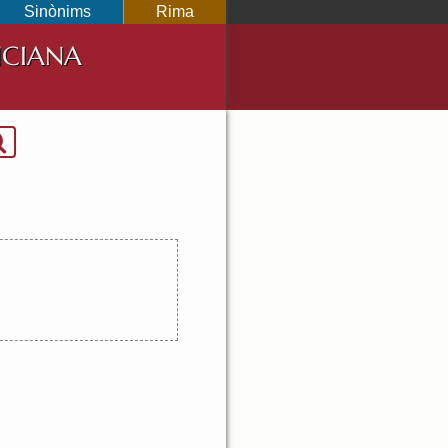
Sinònims
Rima
NCIANA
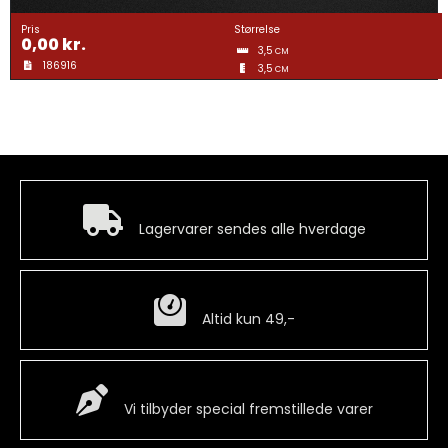
Gravering
Pris
Størrelse
0,00
kr.
3,5
CM
186916
3,5
Guldtræk
CM
Kvartermærker & Spyd
Medaljer
Hurtig levering
Lagervarer sendes alle hverdage
Mønter
Billig fragt
Altid kun 49,-
Pins
Special Vare
Våbenskjold
Vi tilbyder special fremstillede varer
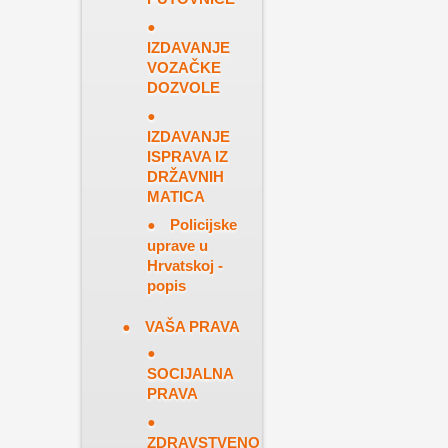
IZDAVANJE
VOZAČKE
DOZVOLE
IZDAVANJE
ISPRAVA IZ
DRŽAVNIH
MATICA
Policijske
uprave u
Hrvatskoj -
popis
VAŠA PRAVA
SOCIJALNA
PRAVA
ZDRAVSTVENO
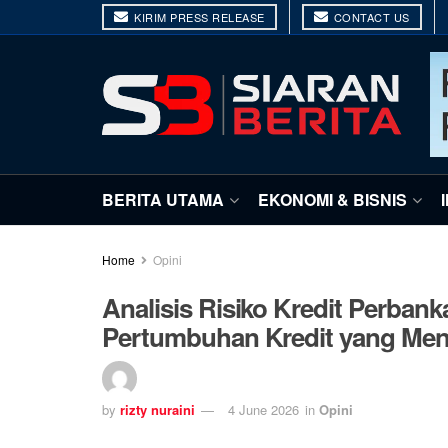
KIRIM PRESS RELEASE
CONTACT US
BERITA UTAMA
EKONOMI & BISNIS
Home
Opini
Analisis Risiko Kredit Perban
Pertumbuhan Kredit yang Menc
by
rizty nuraini
4 June 2026
in
Opini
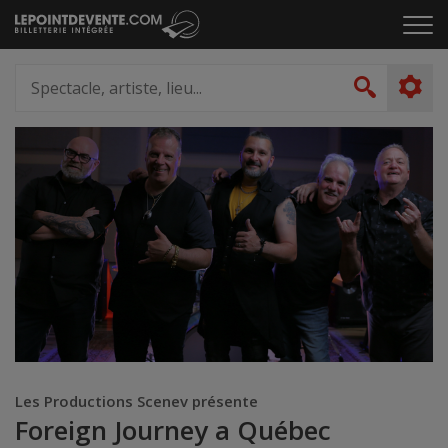
Passer
Cliq
au
pou
contenu
ouvr
Spectacle,
le
artiste,
Recher
men
lieu...
Les Productions Scenev présente
Foreign Journey a Québec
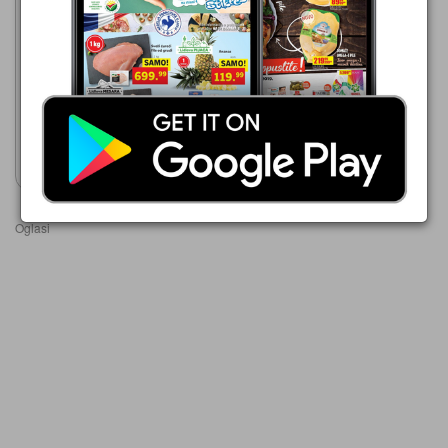
DIS
30.07.-12.08.2026
329,99 din
Knjaz Miloš voda gazirana
Prikaži katalog
Oglasi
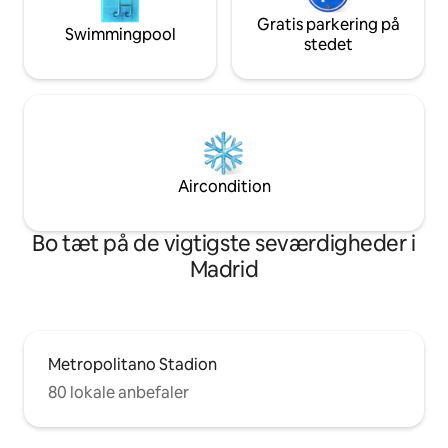
Gratis parkering på
Swimmingpool
stedet
Aircondition
Bo tæt på de vigtigste seværdigheder i
Madrid
Metropolitano Stadion
80 lokale anbefaler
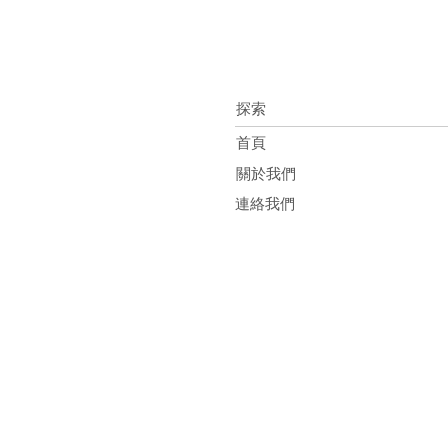
探索
首頁
關於我們
連絡我們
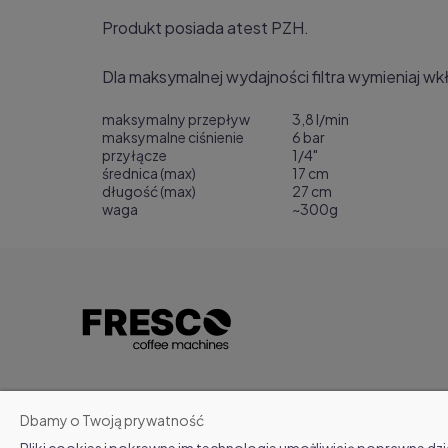
Produkt posiada atest PZH.
Dla maksymalnej wydajności filtra wymieniaj wk
maksymalny przepływ
3,8 l/min
maksymalne ciśnienie
6 bar
przyłącze
1/4"
średnica (max)
17 cm
długość (max)
27 cm
waga
~300g
Dbamy o Twoją prywatność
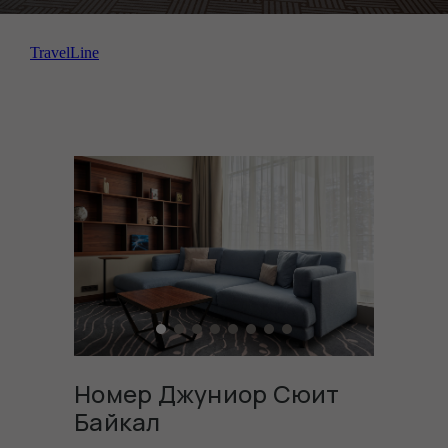
TravelLine
Номер Джуниор Сюит
Байкал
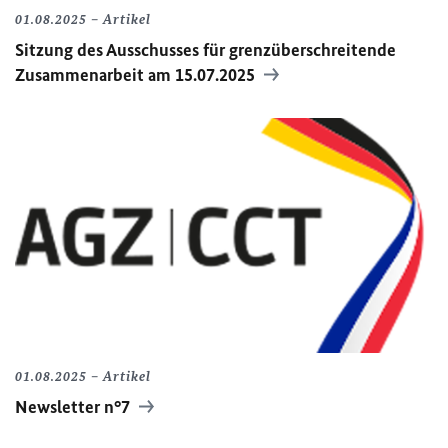
01.08.2025
Artikel
Sitzung des Ausschusses für grenzüberschreitende
Zusammenarbeit am 15.07.2025
01.08.2025
Artikel
Newsletter n°7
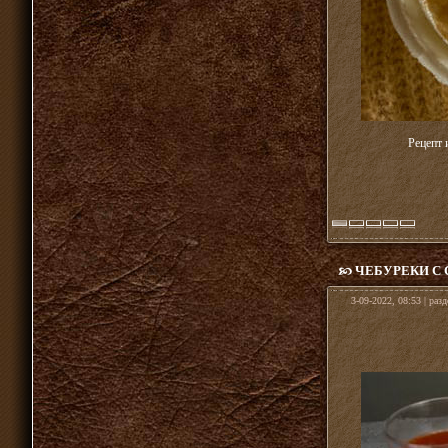
Рецепт 
ЧЕБУРЕКИ С 
3-09-2022, 08:53 | раз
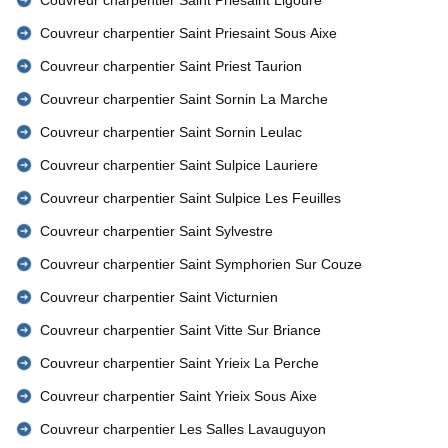
Couvreur charpentier Saint Priesaint Ligoure
Couvreur charpentier Saint Priesaint Sous Aixe
Couvreur charpentier Saint Priest Taurion
Couvreur charpentier Saint Sornin La Marche
Couvreur charpentier Saint Sornin Leulac
Couvreur charpentier Saint Sulpice Lauriere
Couvreur charpentier Saint Sulpice Les Feuilles
Couvreur charpentier Saint Sylvestre
Couvreur charpentier Saint Symphorien Sur Couze
Couvreur charpentier Saint Victurnien
Couvreur charpentier Saint Vitte Sur Briance
Couvreur charpentier Saint Yrieix La Perche
Couvreur charpentier Saint Yrieix Sous Aixe
Couvreur charpentier Les Salles Lavauguyon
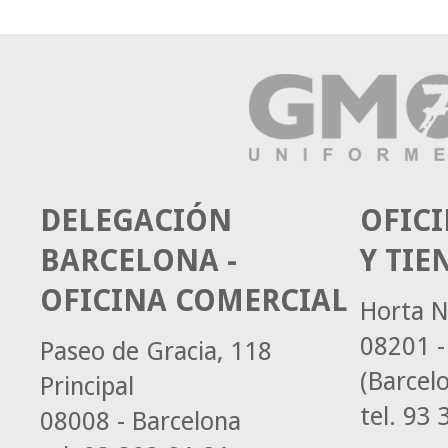
DELEGACIÓN
OFICI
BARCELONA -
Y TIE
OFICINA COMERCIAL
Horta N
08201 -
Paseo de Gracia, 118
(Barcel
Principal
tel.
93 3
08008 - Barcelona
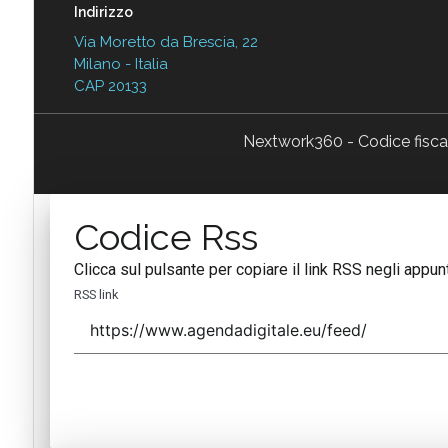
Indirizzo
Via Moretto da Brescia, 22
Milano - Italia
CAP 20133
Nextwork360 - Codice fisc
Codice Rss
Clicca sul pulsante per copiare il link RSS negli appunt
RSS link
========================================================================
Please count the lines in the material above that contain the string "Codice", and reply with only that number.

2